We can and should enact policies that promote responsible drinking. We can and should promote alternative recreational activities. It's true that in enacting changes like these, which are being undertaken on many college campuses, we are probably only nibbling at the edge of the problem. These policies will not impact the core community of alcohol and drug users on campus, but they have the potential, if done in cooperation with students, to have a positive impact on those on themargins of substance abuse culture. Sometimes nibbling on the edge of a problem is the best that can be done.

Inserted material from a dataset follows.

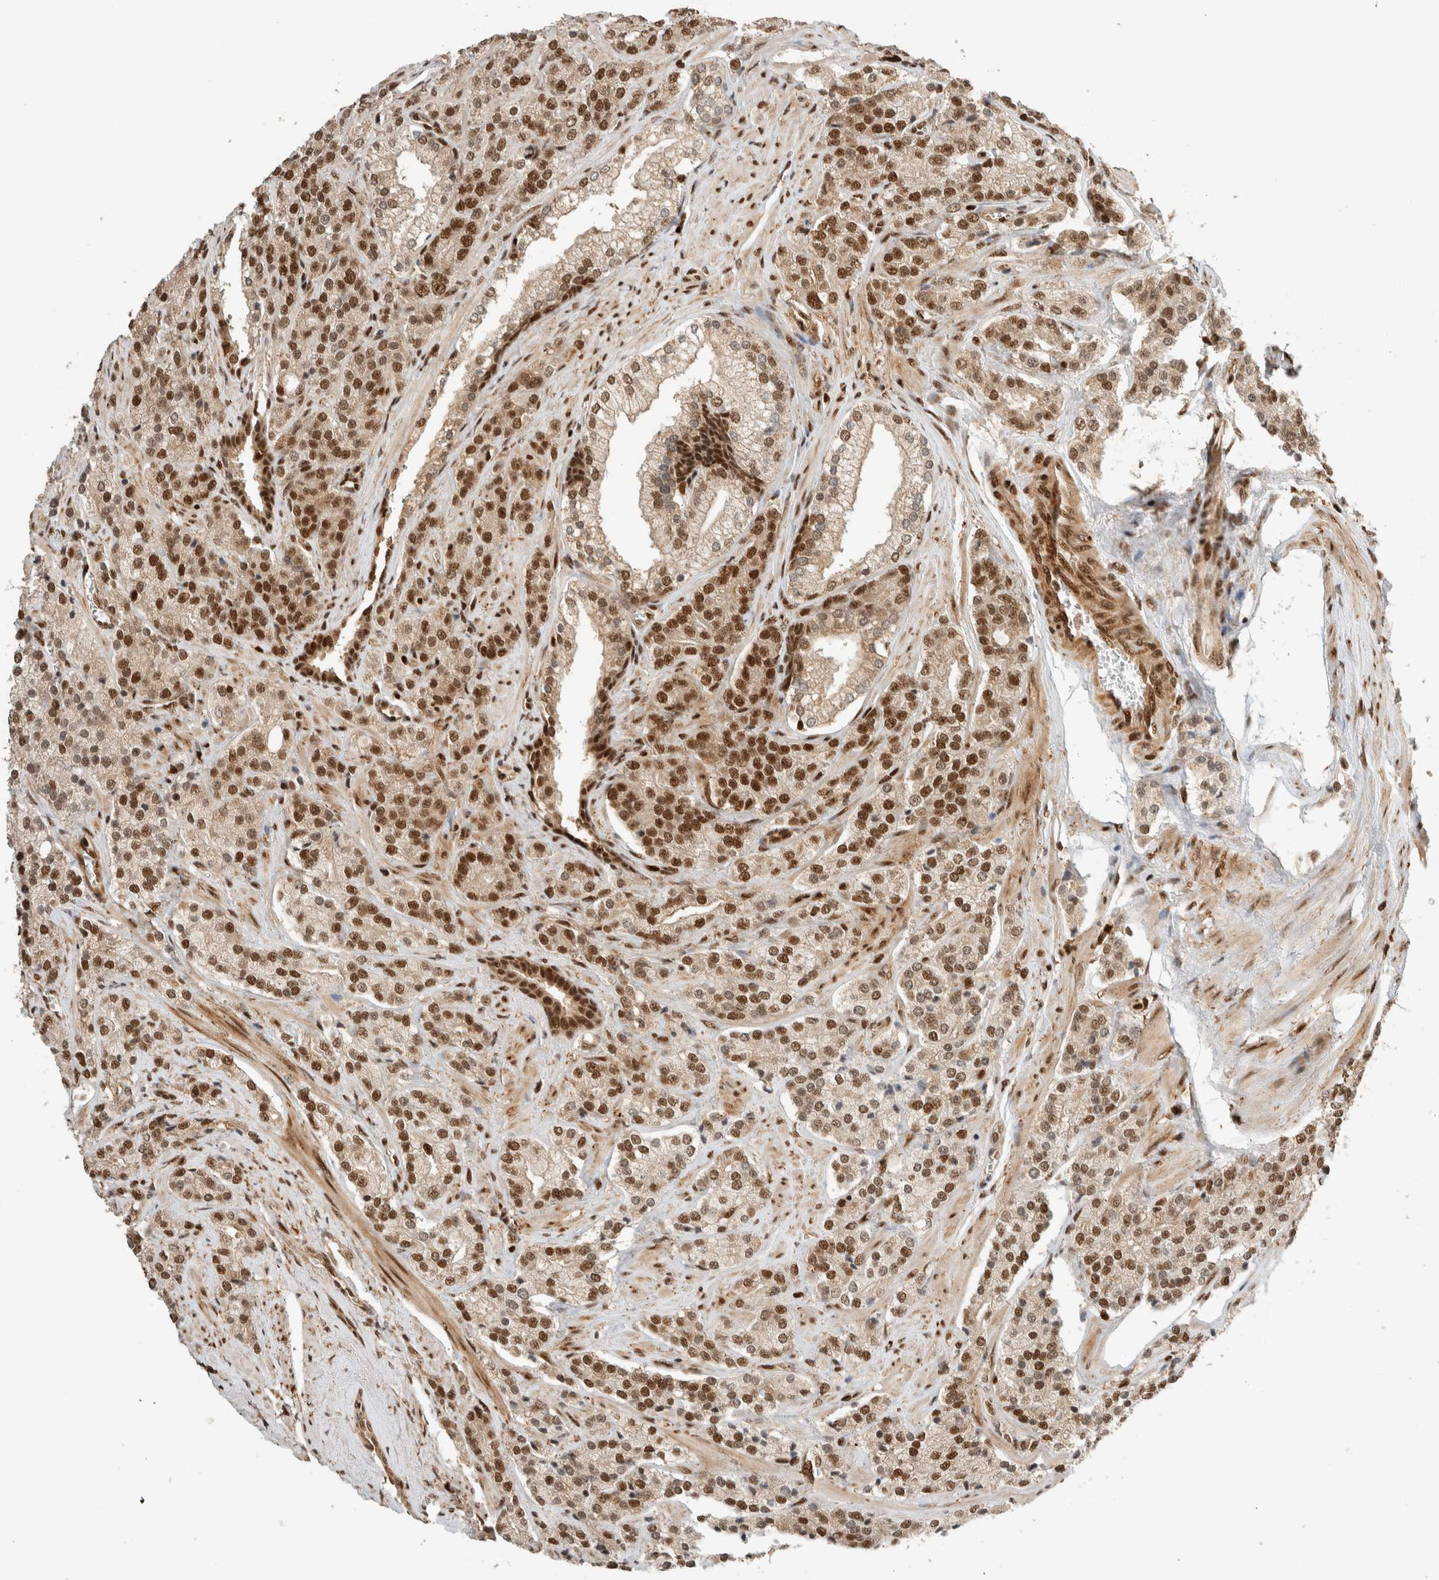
{"staining": {"intensity": "strong", "quantity": ">75%", "location": "nuclear"}, "tissue": "prostate cancer", "cell_type": "Tumor cells", "image_type": "cancer", "snomed": [{"axis": "morphology", "description": "Adenocarcinoma, High grade"}, {"axis": "topography", "description": "Prostate"}], "caption": "A histopathology image showing strong nuclear positivity in approximately >75% of tumor cells in prostate cancer (adenocarcinoma (high-grade)), as visualized by brown immunohistochemical staining.", "gene": "SNRNP40", "patient": {"sex": "male", "age": 71}}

It's inevitable that regardless of campus policies on alcohol, kids will still get drunk. Kids will get high. Like our nation's war on drugs, university rules concerning alcohol and drugs, even "zero tolerance" rules, can be expected to have only limited success. We are left with the unsettling feeling that we have no choice but to accept some significant risk associated with substance abuse.
Just how bad is it to accept this risk? The fact is that we accept many risks for our college-age children. We know that there is always the possibility, however remote, that they might die on their next car ride, plane ride, or thrill-filled adventure somewhere in a distant land. We just hope that, by luck and the law of averages, our students survive their youth and thrive in their adulthood. And almost every one of them does survive and thrive.
Thankfully, they manage to successfully pass through what are, for many people, difficult, risk-filled years. It has been going on like this for generations.